• _WORK REQUEST_
Where the line with "(151, 450) = (92, 536): hammer -> none" appears below, start writing out lines exactly, and finish with the line with "(369, 191) = (411, 275): alarm", which is included; write out nothing else.

DATASET RECORDS below:

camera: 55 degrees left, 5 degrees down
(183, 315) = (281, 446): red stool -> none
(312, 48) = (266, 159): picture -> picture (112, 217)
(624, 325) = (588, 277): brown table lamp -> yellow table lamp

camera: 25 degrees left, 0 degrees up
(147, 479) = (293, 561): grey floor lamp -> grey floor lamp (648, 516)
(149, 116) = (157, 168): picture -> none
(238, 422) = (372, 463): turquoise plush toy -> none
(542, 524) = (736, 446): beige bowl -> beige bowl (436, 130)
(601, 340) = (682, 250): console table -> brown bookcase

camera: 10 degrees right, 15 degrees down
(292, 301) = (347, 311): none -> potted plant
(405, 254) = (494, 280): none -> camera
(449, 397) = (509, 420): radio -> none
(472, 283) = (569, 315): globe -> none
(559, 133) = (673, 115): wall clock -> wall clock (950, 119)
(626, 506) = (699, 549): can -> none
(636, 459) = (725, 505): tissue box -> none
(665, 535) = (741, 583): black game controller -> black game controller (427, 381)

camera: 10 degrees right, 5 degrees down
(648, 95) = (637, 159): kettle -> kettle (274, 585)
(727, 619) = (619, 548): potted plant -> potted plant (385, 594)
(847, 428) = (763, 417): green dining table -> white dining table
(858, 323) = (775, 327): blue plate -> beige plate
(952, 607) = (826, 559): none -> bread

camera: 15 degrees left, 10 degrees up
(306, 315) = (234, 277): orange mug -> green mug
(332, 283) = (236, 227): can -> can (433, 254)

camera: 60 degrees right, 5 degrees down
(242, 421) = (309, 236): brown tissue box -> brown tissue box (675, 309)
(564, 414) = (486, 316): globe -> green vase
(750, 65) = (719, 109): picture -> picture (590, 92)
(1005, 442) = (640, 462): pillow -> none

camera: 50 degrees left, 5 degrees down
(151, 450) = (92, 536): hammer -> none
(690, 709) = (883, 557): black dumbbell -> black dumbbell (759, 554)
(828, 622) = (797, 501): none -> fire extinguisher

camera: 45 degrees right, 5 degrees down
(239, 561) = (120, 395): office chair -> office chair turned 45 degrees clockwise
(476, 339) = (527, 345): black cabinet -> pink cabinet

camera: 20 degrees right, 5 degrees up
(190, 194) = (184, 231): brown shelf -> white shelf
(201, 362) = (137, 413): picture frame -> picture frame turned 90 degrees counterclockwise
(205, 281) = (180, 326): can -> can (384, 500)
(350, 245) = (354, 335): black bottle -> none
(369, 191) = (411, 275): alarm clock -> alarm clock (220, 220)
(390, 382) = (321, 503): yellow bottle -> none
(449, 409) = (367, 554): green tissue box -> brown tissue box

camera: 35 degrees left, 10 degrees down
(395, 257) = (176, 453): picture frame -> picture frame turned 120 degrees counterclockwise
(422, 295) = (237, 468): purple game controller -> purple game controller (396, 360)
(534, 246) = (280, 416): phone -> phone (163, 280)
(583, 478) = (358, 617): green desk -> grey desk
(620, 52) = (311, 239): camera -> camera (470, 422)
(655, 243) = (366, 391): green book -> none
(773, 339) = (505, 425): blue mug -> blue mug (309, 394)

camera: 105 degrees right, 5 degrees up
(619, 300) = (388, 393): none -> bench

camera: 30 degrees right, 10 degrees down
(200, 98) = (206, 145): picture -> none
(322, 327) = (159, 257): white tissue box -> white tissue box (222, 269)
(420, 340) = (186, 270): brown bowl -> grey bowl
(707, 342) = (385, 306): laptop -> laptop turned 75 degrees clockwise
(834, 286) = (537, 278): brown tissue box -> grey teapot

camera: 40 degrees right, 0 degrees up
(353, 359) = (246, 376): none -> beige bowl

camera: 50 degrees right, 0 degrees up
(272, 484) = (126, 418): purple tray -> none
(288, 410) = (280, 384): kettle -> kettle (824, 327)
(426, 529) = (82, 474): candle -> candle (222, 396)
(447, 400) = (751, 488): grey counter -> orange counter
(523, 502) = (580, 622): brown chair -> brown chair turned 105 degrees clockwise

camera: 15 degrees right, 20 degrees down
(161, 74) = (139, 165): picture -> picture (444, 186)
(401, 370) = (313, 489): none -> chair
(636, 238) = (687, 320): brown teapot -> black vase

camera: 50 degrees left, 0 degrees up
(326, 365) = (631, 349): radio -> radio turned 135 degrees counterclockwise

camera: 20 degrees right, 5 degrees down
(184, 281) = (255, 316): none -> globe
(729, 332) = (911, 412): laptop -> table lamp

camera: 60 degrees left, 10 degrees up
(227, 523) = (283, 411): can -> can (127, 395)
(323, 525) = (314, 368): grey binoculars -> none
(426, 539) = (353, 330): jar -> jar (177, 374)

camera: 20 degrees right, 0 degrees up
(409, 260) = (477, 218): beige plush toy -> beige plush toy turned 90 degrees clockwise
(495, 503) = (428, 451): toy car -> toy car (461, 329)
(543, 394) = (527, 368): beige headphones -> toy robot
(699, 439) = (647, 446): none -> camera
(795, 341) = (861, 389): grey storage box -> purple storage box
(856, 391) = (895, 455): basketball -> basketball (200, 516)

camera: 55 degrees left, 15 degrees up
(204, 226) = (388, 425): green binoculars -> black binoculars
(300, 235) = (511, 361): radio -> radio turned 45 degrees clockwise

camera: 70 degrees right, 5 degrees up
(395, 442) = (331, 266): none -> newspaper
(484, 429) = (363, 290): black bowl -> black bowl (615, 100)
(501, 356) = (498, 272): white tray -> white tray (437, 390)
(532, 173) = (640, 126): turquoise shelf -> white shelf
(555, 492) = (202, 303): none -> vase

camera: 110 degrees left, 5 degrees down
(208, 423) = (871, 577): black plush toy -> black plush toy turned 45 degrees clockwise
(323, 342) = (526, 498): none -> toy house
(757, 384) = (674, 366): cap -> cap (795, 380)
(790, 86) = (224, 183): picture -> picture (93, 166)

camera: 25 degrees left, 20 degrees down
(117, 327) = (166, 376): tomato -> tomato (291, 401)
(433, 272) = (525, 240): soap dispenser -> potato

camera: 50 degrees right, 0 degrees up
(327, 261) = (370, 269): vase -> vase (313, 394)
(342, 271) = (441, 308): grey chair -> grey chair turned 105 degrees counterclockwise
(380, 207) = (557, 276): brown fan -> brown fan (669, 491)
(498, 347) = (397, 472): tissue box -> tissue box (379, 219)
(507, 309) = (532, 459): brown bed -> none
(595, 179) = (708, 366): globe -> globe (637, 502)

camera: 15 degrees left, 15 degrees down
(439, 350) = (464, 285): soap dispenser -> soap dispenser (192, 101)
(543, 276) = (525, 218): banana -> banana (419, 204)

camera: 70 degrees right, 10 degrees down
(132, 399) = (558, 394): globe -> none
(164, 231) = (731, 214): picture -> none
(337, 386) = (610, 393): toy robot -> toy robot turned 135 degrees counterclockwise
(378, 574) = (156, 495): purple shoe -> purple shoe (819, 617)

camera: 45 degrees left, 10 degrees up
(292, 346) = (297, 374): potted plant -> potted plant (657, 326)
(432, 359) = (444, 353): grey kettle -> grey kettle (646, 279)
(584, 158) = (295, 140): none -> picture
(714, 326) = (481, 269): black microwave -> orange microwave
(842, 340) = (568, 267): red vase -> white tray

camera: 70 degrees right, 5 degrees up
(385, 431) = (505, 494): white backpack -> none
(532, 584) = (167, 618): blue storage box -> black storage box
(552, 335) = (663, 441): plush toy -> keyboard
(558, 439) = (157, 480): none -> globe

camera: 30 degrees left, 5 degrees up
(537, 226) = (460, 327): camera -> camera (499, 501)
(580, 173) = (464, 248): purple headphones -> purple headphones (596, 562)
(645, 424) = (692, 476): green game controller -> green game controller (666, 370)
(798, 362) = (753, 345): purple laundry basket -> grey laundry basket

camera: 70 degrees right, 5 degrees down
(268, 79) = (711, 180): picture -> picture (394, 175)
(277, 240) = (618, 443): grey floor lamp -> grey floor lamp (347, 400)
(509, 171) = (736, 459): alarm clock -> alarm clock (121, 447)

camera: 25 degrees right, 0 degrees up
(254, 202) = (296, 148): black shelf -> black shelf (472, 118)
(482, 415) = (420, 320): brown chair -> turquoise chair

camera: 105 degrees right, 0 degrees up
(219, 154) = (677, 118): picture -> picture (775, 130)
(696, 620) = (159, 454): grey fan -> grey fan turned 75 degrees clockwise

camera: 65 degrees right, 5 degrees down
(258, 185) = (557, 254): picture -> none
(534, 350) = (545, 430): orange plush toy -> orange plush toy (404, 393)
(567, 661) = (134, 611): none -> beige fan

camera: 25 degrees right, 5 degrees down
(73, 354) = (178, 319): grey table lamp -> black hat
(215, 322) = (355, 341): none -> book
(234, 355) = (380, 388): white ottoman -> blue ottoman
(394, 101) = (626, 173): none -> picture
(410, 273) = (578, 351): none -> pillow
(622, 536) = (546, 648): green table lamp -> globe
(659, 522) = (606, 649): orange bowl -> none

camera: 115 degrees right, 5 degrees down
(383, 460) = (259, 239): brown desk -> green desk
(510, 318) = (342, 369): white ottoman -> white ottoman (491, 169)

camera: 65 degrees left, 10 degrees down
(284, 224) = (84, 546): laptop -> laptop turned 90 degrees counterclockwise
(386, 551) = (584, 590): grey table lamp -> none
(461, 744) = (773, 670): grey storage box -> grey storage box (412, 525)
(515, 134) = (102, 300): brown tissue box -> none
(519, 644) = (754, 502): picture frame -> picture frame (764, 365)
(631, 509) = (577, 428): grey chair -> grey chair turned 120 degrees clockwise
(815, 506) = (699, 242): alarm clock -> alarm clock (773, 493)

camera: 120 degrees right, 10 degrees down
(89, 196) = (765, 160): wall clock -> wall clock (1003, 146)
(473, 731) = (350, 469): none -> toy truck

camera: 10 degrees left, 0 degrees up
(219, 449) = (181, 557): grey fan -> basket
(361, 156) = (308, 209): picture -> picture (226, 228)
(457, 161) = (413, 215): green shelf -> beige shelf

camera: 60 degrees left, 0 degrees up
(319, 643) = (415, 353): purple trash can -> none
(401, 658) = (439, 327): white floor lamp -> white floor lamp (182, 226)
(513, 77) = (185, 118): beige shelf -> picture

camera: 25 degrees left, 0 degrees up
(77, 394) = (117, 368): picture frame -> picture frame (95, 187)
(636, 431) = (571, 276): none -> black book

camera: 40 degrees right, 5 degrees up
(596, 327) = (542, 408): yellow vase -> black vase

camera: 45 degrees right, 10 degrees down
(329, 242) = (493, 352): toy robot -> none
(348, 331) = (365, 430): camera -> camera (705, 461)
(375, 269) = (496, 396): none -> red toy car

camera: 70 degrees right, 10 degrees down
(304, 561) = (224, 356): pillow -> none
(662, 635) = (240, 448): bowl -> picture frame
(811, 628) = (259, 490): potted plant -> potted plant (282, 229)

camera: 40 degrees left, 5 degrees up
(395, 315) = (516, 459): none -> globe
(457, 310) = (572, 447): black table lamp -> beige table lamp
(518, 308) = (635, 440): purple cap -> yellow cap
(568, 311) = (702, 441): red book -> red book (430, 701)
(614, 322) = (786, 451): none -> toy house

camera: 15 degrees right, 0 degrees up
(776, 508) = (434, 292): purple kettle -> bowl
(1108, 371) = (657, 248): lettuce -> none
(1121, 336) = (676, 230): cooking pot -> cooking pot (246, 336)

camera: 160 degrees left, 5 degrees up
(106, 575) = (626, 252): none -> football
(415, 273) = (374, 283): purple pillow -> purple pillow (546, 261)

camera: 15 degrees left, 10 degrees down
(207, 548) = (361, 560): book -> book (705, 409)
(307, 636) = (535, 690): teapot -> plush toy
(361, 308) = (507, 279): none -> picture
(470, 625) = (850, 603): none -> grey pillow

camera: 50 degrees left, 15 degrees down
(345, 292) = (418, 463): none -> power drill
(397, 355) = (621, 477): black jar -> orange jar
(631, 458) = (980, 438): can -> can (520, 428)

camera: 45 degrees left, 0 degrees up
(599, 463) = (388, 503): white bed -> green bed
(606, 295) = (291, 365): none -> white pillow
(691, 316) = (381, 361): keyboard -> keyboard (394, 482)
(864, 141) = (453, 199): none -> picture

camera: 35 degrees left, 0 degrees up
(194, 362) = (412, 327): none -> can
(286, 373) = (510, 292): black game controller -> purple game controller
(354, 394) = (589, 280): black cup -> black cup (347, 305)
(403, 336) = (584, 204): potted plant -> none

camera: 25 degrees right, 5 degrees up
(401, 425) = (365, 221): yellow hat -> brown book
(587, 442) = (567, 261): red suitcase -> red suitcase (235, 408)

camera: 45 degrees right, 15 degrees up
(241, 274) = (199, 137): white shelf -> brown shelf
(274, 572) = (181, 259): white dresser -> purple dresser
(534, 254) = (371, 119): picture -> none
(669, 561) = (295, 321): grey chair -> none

End of DATASET RECORDS.

• _RESPONSE TO THIS TASK_
(151, 450) = (92, 536): hammer -> none
(690, 709) = (883, 557): black dumbbell -> black dumbbell (759, 554)
(828, 622) = (797, 501): none -> fire extinguisher

camera: 45 degrees right, 5 degrees down
(239, 561) = (120, 395): office chair -> office chair turned 45 degrees clockwise
(476, 339) = (527, 345): black cabinet -> pink cabinet

camera: 20 degrees right, 5 degrees up
(190, 194) = (184, 231): brown shelf -> white shelf
(201, 362) = (137, 413): picture frame -> picture frame turned 90 degrees counterclockwise
(205, 281) = (180, 326): can -> can (384, 500)
(350, 245) = (354, 335): black bottle -> none
(369, 191) = (411, 275): alarm clock -> alarm clock (220, 220)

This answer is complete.